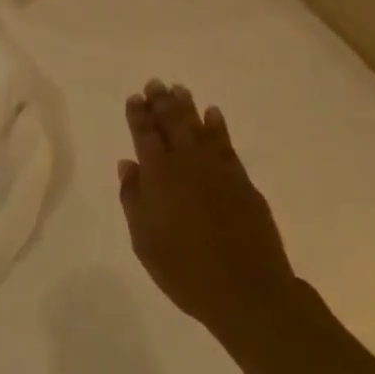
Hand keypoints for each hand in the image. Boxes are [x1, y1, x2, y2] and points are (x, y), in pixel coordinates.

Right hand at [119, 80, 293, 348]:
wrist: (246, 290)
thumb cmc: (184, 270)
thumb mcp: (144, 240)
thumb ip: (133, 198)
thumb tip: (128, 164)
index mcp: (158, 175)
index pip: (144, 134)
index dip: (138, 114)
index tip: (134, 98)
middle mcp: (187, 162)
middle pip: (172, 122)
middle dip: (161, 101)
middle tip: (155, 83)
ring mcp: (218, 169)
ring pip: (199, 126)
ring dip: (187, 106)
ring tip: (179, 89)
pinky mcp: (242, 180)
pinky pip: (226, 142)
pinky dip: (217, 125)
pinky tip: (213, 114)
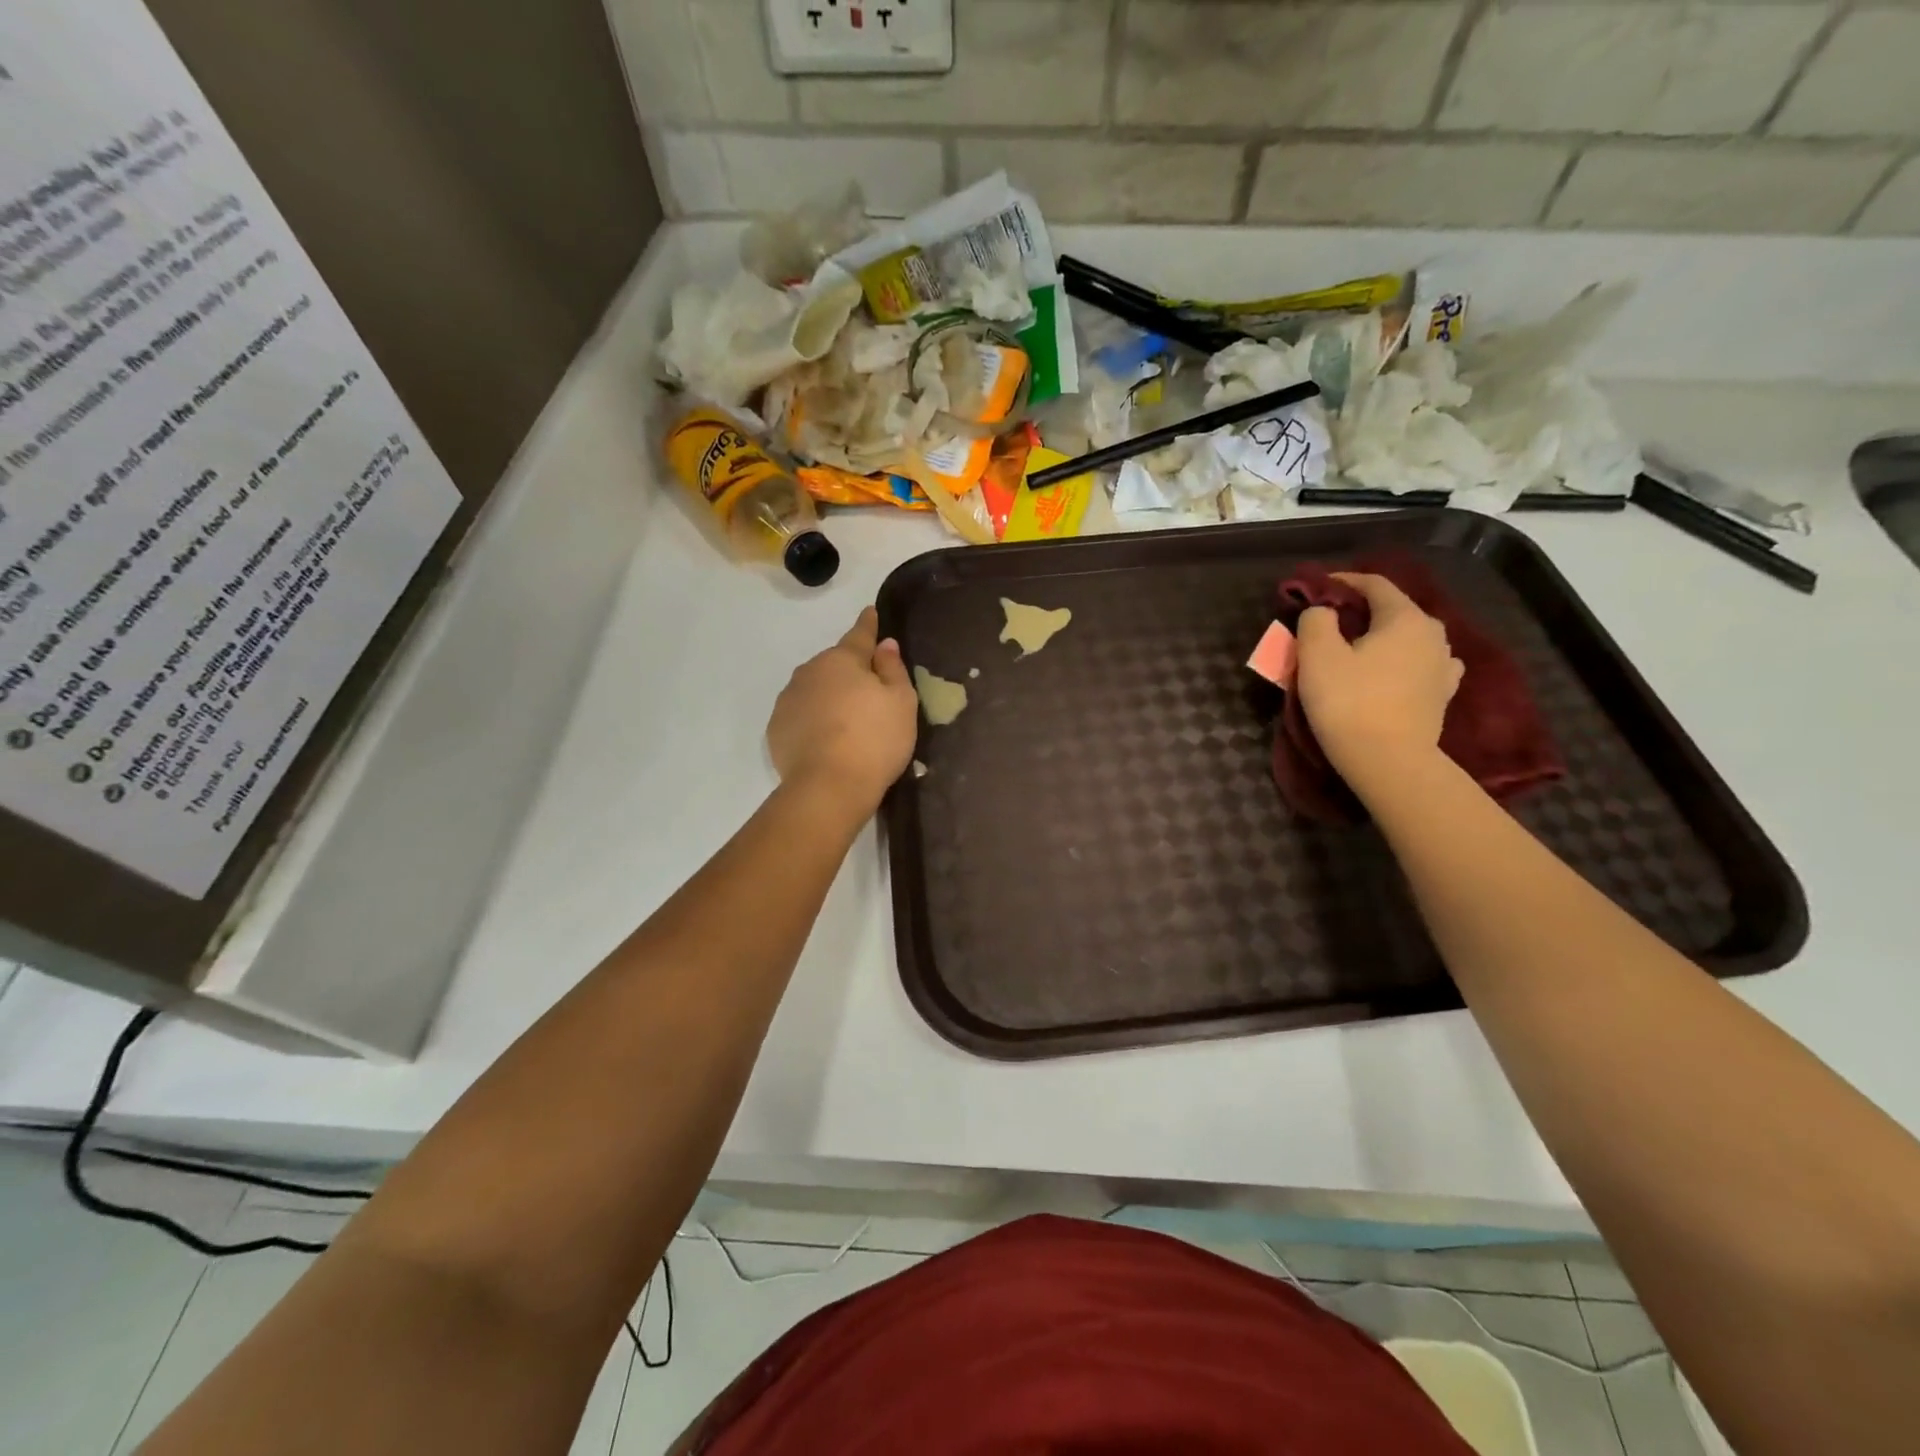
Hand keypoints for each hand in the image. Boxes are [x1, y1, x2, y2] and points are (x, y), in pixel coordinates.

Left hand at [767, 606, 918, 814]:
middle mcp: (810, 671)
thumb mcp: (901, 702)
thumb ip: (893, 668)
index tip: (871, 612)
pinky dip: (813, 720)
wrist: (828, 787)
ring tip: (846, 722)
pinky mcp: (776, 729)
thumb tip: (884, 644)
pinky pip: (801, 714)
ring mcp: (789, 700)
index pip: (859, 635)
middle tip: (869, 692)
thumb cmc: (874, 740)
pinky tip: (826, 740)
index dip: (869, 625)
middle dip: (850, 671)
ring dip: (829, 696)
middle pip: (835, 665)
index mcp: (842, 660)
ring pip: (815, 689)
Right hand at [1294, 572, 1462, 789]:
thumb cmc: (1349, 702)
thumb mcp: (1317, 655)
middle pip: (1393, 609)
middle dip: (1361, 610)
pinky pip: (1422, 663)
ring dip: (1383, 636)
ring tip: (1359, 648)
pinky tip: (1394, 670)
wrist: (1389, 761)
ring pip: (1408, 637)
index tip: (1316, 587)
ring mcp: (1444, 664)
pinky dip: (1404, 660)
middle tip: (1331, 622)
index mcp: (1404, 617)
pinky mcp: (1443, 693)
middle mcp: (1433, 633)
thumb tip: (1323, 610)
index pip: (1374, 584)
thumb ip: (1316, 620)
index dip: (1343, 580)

········

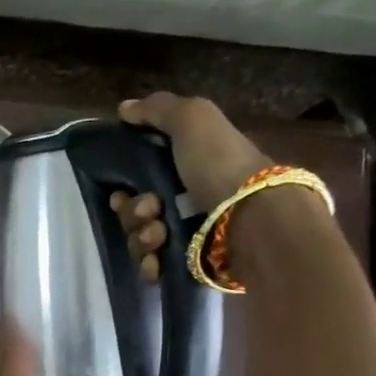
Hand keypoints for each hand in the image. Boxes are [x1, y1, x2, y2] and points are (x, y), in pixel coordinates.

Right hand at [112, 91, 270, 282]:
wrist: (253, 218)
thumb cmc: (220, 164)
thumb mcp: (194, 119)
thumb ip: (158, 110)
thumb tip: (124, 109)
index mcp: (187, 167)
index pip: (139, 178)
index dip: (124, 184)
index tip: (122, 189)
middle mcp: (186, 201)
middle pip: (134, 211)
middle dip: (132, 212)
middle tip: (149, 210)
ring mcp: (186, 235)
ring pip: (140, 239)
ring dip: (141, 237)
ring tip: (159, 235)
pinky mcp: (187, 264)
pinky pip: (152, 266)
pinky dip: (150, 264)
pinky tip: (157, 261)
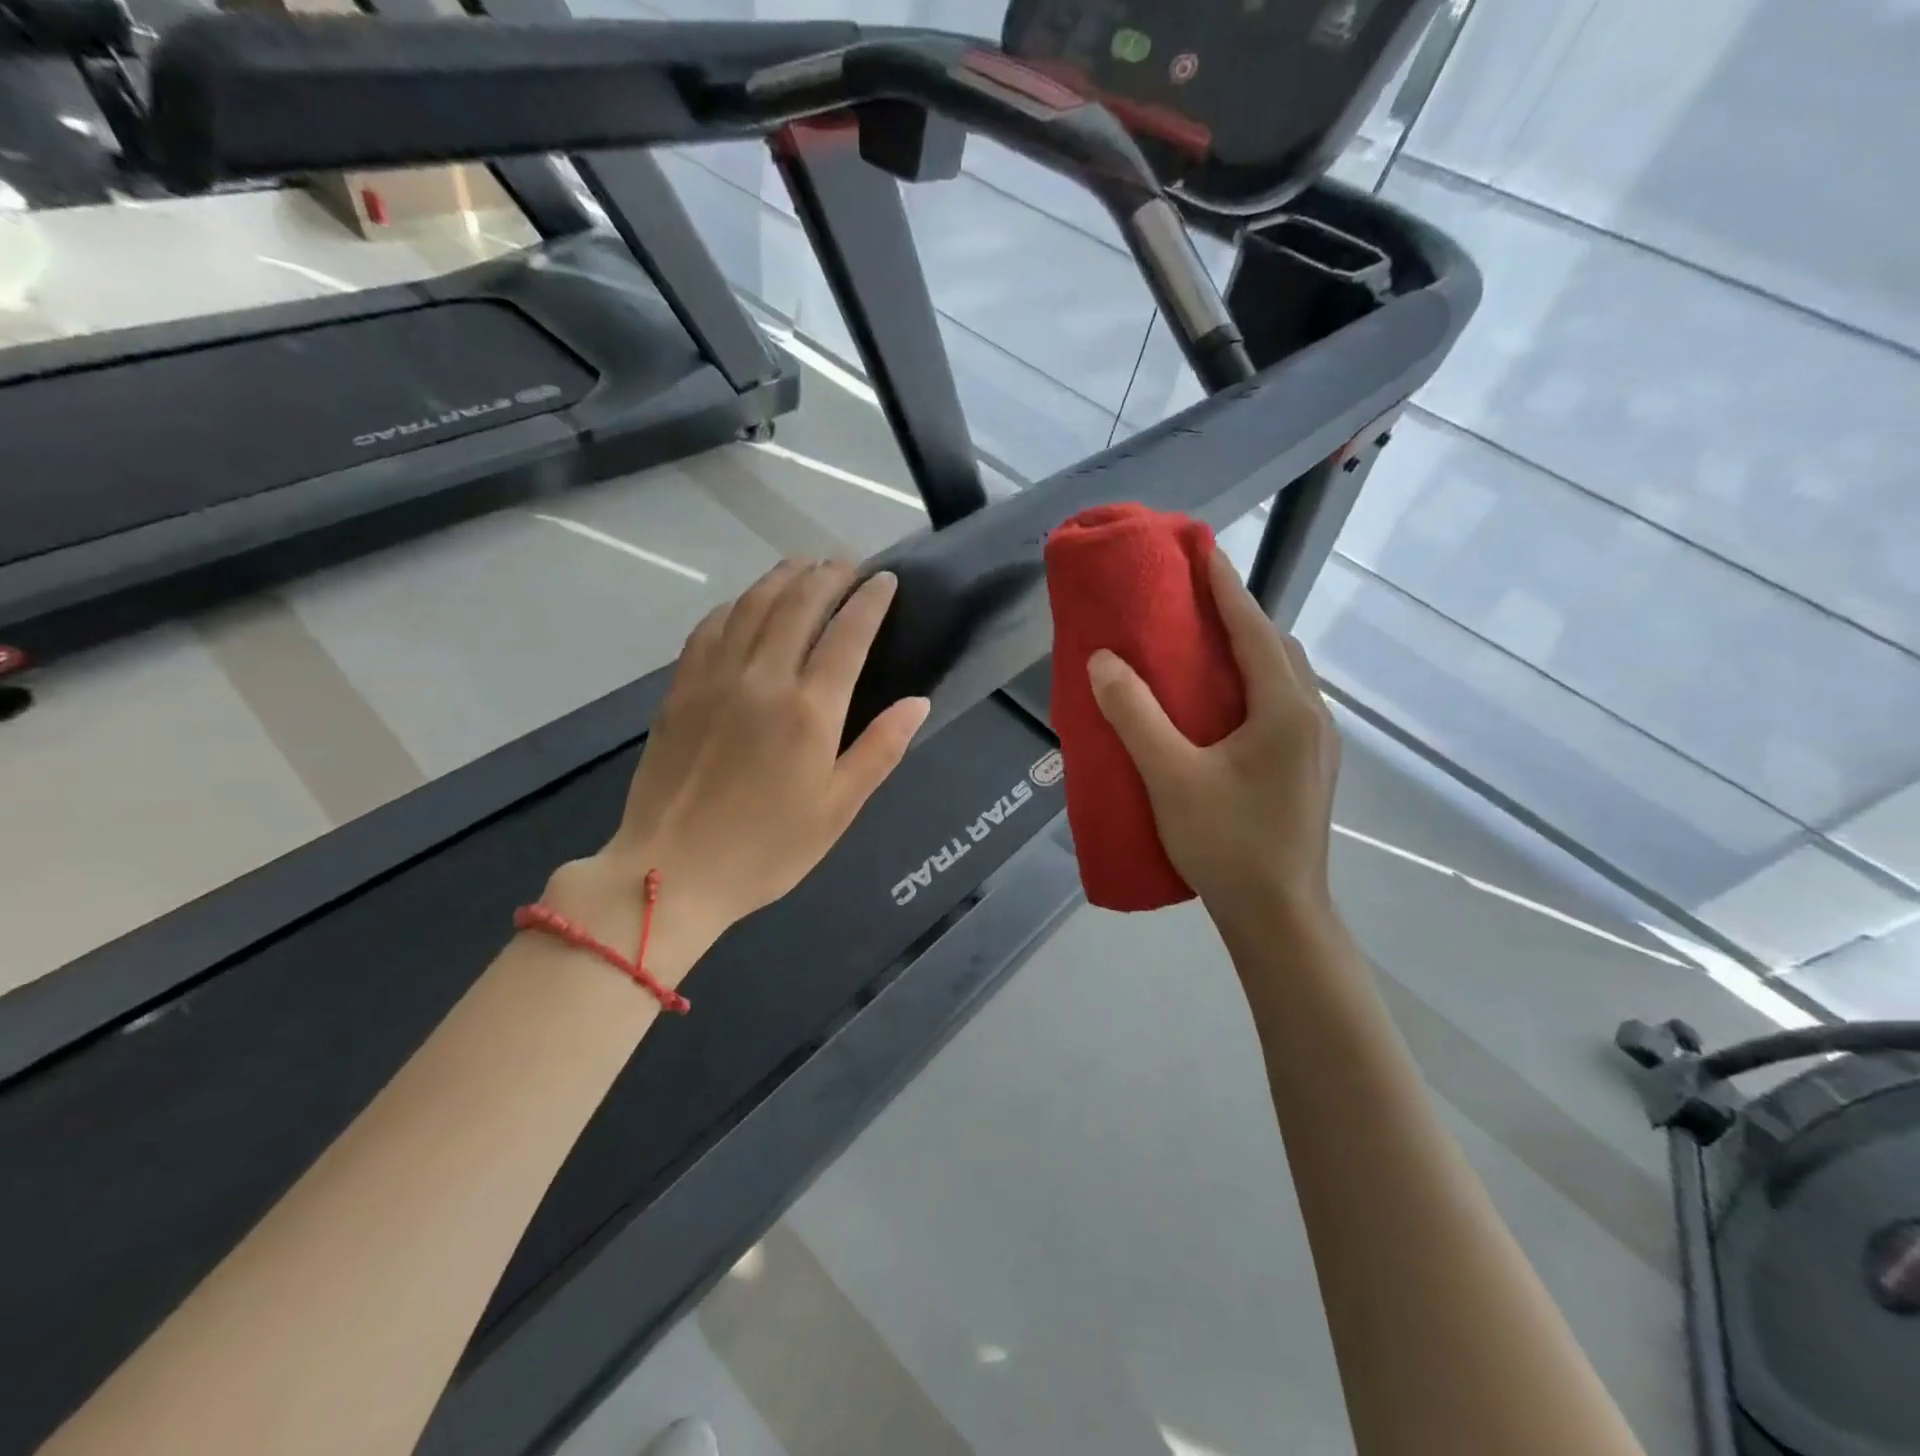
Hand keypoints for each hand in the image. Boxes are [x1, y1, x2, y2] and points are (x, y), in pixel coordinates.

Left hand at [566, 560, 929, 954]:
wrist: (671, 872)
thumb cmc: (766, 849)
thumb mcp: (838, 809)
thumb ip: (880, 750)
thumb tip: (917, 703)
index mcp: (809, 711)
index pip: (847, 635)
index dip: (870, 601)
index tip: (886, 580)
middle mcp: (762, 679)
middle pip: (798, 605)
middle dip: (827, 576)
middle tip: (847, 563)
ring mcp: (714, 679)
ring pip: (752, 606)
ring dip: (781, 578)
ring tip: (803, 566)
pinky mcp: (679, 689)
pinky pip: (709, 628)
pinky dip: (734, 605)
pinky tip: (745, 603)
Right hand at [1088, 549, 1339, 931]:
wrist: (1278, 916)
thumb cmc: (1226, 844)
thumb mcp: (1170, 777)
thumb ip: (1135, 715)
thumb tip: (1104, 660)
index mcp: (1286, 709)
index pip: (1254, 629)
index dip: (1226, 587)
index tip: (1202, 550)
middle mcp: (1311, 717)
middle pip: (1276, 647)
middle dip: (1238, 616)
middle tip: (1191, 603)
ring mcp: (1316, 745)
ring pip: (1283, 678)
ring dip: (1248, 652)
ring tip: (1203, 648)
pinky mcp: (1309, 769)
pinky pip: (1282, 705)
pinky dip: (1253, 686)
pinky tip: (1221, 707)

········

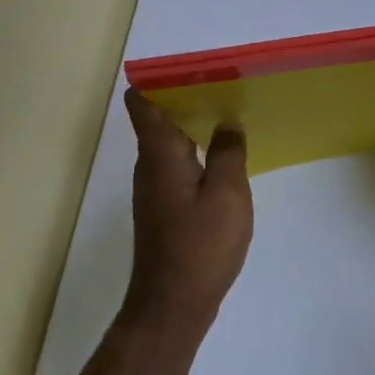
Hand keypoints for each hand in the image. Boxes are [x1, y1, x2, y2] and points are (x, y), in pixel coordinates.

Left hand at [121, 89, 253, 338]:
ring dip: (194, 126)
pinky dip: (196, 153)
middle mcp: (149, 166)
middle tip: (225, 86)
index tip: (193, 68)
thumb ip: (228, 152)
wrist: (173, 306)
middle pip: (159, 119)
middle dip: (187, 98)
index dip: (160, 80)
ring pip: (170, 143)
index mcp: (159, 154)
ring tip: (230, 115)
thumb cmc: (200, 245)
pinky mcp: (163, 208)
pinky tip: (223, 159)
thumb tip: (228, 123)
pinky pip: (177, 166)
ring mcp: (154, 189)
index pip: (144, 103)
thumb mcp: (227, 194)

········

▶ _What is expected_
Extract the lines of the preceding material that run from the line with "middle tip: (869, 692)" through the line with "ring tip: (1359, 648)", inclusive, reproducing them exactly and adding nothing.

▶ _The completed task_
middle tip: (869, 692)
thumb cmc: (874, 740)
pinky tip: (826, 740)
index dip: (869, 625)
middle dip: (850, 671)
ring dip: (829, 696)
middle pip: (835, 665)
index mcp: (842, 660)
ring pip: (815, 689)
Right hand at [1294, 572, 1462, 789]:
thumb cmc: (1349, 702)
thumb mcp: (1317, 655)
middle pip: (1393, 609)
middle dip: (1361, 610)
pinky pip: (1422, 663)
ring dip: (1383, 636)
ring tip: (1359, 648)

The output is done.